With agents and tasks defined, it's time to kick off the crew. To demonstrate the agent workflow, we process a sample query about the FA Cup third round draw:

def process_query(query, researcher, writer):
    crew = Crew(
        agents=[researcher, writer],
        tasks=[research_task, writing_task],
        process=Process.sequential,
        verbose=True,
        cache=True,
        planning=True
    )
    return crew.kickoff(inputs={"query": query})

query = "What are the key details about the FA Cup third round draw?
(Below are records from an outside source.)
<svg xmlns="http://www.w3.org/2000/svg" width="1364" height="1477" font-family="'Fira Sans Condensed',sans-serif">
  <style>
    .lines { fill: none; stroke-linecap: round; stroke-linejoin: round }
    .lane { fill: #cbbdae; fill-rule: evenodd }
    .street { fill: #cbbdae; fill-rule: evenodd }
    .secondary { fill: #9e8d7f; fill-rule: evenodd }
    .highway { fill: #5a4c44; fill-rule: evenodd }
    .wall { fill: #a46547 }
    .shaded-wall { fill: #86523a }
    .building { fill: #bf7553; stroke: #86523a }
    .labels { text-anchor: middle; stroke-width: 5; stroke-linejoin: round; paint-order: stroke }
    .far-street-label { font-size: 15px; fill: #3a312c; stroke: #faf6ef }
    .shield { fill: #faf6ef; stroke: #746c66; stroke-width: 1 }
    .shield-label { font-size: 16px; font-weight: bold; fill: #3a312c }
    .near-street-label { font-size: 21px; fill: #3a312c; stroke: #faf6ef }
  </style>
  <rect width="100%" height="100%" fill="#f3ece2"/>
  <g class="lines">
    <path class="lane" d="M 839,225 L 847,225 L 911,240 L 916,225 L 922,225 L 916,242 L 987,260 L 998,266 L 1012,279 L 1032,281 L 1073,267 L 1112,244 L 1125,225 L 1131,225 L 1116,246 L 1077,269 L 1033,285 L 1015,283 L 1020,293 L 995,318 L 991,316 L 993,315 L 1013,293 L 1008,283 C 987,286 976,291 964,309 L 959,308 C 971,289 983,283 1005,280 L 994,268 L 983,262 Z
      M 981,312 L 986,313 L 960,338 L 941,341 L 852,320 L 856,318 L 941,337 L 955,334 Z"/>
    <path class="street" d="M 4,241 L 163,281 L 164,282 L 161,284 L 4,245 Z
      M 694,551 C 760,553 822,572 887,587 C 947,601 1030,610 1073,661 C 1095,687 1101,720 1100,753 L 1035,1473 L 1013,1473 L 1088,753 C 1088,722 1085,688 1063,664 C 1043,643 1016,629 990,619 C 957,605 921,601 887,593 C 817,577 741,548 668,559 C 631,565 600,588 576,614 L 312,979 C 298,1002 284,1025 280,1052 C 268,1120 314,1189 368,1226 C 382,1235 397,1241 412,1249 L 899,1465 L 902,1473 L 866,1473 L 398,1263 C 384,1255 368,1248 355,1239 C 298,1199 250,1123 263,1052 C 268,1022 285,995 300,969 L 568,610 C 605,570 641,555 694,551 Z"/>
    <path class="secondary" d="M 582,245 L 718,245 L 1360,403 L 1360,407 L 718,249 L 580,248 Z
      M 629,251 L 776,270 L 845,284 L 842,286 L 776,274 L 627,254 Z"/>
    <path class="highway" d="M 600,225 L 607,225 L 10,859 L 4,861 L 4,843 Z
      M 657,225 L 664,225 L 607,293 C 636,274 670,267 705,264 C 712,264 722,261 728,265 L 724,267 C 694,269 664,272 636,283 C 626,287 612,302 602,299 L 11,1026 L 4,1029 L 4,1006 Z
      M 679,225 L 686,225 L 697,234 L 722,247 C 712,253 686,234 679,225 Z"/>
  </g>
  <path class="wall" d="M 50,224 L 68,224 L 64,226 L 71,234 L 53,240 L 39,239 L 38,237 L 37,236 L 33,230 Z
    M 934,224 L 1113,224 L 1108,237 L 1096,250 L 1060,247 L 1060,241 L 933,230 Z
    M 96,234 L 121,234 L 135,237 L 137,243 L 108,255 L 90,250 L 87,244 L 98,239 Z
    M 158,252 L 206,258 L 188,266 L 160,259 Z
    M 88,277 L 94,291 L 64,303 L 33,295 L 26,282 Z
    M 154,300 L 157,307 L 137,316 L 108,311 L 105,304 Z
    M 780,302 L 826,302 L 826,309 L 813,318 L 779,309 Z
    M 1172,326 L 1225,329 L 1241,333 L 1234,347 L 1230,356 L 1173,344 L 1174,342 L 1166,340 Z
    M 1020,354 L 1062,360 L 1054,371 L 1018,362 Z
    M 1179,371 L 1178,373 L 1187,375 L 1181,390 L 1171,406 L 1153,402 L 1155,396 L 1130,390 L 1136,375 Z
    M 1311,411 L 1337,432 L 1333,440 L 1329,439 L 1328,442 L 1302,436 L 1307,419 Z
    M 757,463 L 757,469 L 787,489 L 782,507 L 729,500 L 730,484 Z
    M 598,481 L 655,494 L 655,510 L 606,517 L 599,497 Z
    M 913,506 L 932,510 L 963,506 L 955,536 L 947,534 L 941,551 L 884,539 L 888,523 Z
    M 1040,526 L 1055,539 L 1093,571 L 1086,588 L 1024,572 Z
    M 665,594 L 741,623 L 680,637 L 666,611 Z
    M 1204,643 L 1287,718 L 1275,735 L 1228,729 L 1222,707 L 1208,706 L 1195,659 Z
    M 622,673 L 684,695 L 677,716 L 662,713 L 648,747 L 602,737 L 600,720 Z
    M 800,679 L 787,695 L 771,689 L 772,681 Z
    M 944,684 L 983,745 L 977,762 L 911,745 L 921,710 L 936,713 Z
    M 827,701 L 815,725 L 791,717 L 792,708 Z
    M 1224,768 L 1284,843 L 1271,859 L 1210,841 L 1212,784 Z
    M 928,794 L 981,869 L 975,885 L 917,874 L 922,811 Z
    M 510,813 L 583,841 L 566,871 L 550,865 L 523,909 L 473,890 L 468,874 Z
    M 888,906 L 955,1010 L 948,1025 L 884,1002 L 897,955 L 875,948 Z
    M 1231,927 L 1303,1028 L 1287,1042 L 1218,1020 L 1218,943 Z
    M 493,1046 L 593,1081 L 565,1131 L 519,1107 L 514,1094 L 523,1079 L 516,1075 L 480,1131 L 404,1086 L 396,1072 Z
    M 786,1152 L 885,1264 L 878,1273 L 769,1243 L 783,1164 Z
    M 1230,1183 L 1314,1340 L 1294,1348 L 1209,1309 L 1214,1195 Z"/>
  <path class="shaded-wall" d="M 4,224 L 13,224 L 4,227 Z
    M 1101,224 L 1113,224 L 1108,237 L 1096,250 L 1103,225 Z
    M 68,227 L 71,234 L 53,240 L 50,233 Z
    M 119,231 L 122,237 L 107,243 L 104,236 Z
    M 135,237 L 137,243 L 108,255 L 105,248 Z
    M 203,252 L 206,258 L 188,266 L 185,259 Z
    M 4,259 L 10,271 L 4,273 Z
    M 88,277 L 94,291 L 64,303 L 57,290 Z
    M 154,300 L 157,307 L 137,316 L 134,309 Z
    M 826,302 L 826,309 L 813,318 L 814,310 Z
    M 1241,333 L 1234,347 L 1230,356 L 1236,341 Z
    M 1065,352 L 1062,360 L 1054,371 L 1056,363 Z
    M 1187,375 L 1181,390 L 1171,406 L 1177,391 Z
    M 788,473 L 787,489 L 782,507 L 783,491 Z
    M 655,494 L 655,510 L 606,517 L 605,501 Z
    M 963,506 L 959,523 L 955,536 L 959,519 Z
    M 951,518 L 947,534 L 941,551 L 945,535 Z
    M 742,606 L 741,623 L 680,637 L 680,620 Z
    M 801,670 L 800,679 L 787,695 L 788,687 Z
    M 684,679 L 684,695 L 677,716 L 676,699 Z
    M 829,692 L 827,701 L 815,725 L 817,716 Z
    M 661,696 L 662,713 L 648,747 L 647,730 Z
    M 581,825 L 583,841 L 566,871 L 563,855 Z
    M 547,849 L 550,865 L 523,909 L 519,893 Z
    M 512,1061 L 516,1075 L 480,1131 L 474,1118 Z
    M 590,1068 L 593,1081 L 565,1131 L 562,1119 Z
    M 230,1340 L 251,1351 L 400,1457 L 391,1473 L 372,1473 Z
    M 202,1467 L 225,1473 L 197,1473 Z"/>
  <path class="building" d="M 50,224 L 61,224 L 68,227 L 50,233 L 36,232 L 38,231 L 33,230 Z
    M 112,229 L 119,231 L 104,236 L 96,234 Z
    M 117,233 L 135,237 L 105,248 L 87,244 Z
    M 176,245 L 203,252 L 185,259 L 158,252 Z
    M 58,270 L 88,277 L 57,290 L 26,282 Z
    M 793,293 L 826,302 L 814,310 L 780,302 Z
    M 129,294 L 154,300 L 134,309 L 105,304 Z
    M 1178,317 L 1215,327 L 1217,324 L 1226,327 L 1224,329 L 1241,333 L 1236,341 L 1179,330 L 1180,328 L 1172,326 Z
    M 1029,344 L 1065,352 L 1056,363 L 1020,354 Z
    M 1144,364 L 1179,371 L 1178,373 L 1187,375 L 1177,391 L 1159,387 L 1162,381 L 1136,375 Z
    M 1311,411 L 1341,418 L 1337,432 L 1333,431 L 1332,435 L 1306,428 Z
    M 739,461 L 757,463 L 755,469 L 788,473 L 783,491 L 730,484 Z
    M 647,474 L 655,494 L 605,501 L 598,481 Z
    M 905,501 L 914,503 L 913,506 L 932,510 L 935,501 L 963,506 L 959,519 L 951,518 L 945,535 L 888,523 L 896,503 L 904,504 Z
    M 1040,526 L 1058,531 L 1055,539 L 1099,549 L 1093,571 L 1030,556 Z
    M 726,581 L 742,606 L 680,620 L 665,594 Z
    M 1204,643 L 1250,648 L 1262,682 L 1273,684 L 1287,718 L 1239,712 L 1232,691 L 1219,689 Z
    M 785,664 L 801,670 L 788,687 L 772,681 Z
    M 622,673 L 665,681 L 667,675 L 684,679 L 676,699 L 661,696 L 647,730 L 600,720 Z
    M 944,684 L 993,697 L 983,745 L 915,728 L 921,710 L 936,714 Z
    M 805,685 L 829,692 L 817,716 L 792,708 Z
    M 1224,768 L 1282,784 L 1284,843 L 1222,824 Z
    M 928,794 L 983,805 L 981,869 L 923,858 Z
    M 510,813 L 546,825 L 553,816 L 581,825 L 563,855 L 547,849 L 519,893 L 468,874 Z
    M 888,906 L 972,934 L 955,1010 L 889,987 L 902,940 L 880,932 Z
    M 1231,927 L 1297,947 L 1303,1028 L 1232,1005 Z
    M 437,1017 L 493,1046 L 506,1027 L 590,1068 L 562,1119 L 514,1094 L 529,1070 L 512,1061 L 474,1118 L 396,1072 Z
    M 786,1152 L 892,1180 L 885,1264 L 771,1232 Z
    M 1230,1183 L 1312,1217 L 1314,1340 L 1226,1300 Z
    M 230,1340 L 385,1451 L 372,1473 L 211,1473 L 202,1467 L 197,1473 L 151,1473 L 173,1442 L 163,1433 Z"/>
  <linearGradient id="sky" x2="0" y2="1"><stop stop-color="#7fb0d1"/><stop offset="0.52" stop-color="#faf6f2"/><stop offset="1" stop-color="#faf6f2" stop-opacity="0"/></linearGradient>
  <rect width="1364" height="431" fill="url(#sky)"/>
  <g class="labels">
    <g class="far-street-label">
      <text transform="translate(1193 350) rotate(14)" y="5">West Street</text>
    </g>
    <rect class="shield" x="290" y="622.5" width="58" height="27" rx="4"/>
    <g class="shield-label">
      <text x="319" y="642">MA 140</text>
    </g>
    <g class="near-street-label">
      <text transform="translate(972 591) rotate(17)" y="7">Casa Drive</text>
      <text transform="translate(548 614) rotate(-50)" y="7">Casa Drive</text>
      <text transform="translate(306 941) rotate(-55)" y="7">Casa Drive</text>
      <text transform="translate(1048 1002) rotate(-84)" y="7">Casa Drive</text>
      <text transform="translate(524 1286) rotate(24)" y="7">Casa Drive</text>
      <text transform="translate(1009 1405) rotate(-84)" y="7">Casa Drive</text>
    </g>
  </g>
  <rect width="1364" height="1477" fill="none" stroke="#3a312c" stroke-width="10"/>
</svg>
Include information about Manchester United vs Arsenal, Tamworth vs Tottenham, and other notable fixtures."
result = process_query(query, researcher, writer)
print(result)

This query triggers the following workflow:

The Research Expert uses the vector_search tool to retrieve relevant BBC News articles from the Couchbase vector store, leveraging Nebius’s embeddings for semantic similarity.
The agent analyzes the retrieved documents and generates a summary of key details, such as the historical context of Manchester United vs Arsenal and the potential for an upset in Tamworth vs Tottenham.
The Technical Writer takes this summary and crafts a polished article.

The console output during crew.kickoff() shows each agent thinking, using tools, and passing information to the next agent,

Final Thoughts

Building a semantic search engine with Couchbase, CrewAI, and Nebius AI Studio is a powerful way to leverage AI Agents to build more robust and accurate RAG applications. Couchbase’s vector search enables efficient semantic retrieval, CrewAI’s agent-based architecture streamlines the RAG workflow, and Nebius AI Studio’s models provide high-quality embeddings and language generation.

Agentic RAG provides a powerful foundation for building intelligent applications that can understand and respond to user queries with high relevance and accuracy.